MM: What’s the difference for you, as an artist, between writing a novel/novella, or fiction, and writing a song?
AG: It’s all part of the same thought. Total integration between the books and records. That’s the only way I can do it; to make the songs and fiction dissolve into each other.
MM: What is it about music, you think, that connects people?
AG: Because we’ve been doing it so long. Thousands of years of chanting around the cave-fire and beating jawbones on skulls and zoning out after the mammoth hunt. It’s in the fiber. I’m sure people did talking-songs back then too. Only they didn’t have to suffer hearing the critics call their stuff “spoken word.” That phrase makes me want to quit. Quit or shoot my brains out. I guess it’s better than freak folk. No it’s not actually. They’re both terrible. “Talking songs,” that’s what I call it. It’s not poetry or spoken word or rap … talking-songs.
MM: Why Megan Michelle?
AG: Because your songs make me sit down and listen. It’s the immediacy and mood; makes you kind of nervous, like you’re listening in on something you shouldn’t hear. You should invent a time machine and tour with Conor Oberst in 1998 or 1999. Letting Off The Happiness-era. I mean that in the best possible way. The covers you used to do are great too. The Britney Spears one is a motherfucker.

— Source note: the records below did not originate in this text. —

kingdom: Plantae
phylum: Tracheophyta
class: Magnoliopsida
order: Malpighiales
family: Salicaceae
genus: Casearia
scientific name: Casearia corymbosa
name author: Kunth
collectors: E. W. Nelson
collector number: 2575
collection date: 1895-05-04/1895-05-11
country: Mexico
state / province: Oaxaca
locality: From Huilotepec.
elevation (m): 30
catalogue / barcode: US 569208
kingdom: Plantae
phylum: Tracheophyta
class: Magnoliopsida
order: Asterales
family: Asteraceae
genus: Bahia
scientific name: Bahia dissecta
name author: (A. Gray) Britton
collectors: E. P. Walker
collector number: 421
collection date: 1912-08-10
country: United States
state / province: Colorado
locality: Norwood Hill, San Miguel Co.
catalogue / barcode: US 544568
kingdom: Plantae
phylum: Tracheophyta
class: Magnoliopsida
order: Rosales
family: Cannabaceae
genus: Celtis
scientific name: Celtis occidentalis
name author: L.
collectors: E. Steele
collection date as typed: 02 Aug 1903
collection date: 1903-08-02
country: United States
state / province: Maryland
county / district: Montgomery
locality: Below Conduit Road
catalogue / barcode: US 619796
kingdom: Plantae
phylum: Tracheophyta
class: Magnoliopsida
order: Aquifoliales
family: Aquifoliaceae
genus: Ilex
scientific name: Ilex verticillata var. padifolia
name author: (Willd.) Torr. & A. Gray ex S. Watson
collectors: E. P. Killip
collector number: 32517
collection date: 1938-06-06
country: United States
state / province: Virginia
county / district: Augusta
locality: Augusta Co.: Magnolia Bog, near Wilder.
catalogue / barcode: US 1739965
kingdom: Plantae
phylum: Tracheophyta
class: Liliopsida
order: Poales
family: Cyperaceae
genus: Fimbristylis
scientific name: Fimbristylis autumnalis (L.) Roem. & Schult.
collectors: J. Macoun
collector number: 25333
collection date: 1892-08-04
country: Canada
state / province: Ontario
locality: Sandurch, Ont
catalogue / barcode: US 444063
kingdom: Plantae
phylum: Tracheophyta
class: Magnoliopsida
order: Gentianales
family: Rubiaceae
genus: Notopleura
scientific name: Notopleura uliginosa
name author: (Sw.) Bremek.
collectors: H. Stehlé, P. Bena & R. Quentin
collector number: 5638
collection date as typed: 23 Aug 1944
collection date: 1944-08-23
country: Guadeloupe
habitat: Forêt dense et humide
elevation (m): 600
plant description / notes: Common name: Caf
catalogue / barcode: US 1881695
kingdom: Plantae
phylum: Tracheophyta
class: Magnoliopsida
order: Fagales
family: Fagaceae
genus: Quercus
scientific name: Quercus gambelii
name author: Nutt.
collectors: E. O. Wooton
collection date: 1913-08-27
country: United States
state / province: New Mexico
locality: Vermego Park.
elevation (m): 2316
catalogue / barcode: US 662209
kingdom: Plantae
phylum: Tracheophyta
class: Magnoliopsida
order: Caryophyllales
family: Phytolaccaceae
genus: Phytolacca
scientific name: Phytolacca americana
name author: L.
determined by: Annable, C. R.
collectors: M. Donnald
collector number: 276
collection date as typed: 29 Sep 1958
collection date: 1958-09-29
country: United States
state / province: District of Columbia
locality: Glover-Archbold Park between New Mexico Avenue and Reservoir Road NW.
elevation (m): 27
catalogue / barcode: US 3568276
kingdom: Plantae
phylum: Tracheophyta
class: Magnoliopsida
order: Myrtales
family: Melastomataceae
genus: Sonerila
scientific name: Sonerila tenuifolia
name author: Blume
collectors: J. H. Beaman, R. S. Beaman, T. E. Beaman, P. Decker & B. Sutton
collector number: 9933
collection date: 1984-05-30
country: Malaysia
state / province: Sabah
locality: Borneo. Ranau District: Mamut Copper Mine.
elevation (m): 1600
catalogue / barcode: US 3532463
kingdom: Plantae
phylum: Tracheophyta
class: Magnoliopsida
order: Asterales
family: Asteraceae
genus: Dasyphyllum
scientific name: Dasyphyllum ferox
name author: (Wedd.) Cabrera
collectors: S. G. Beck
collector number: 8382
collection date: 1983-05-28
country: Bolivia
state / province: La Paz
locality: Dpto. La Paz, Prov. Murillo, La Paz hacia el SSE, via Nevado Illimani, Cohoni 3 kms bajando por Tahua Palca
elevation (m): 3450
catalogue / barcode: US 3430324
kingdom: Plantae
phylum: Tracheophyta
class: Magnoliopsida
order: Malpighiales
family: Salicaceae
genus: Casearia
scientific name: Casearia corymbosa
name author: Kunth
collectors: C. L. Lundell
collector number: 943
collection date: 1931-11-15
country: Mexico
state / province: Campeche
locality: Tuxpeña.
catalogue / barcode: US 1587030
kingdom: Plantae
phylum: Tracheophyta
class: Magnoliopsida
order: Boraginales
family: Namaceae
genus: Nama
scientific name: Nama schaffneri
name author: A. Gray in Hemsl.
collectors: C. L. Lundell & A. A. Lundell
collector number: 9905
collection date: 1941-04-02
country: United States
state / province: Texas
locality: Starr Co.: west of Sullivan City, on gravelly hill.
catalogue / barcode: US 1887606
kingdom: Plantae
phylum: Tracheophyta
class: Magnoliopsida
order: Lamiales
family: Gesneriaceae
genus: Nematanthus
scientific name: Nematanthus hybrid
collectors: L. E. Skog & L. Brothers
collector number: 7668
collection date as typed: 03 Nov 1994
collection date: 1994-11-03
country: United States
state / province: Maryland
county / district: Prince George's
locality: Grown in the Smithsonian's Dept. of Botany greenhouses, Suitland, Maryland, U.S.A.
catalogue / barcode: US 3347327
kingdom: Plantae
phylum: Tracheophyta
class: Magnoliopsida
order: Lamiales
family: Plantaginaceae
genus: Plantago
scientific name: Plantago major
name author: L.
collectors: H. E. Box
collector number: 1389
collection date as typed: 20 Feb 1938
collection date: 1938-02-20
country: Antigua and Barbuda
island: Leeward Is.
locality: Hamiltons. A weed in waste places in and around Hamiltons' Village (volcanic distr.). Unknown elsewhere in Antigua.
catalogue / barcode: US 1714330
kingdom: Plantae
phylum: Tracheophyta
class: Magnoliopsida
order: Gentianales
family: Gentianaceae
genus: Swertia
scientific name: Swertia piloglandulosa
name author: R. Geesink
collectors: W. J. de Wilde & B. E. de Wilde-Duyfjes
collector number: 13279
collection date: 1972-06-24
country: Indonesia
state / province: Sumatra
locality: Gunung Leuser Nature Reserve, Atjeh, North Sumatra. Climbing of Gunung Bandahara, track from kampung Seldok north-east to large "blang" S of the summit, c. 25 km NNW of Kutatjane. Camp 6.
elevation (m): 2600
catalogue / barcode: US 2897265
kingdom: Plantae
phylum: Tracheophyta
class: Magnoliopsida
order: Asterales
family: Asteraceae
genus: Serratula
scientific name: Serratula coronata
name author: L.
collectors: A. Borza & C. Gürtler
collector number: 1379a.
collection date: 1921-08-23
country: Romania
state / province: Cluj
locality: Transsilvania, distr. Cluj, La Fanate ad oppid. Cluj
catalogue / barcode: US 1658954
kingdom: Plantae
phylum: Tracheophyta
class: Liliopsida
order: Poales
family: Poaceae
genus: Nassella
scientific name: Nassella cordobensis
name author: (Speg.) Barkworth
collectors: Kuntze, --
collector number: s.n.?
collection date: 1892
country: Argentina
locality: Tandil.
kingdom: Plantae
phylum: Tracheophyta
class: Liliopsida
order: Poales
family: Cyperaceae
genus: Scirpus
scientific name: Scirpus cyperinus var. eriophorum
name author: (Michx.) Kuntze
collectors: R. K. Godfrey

MM: Farmlife, citylife, suburbanlife—which is the way to go?
AG: Farmliving is the life for me but I need to fuck off to the city every now and again to reset my thinking. Of course I could never live in a city after knowing what countrylife is like but I wouldn’t mind having an apartment some day in New York City or Oxford to run off to when it was necessary. The suburbs are horrible places. I’d rather live in a box.
MM:Three things about yourself the world-at-large (including myself) probably doesn’t know?
AG: Here are some minor ones: a) I used to hunt when I was a kid but I stopped (and stopped eating meat) after seeing the sweet-faced veal calves at the Del Mar County Fair. Had a hard spiritual golden rule moment out there. Still kind of fucked up over that. I don’t want to be killed; why should I kill someone else? b) I’m related on my mother’s side to the Old West gunfighter John Wesley Hardin. I’ve read his autobiography. Best cowboy novel you’ll ever read. I look just like him. C) I like guns. I just bought a beautiful Savage 320 shotgun (flat black) with pistol grip and tactical sights and I’m ready for the Philistines. Bring on the Philistines. Huns too. I hate the Huns. Down with the Huns.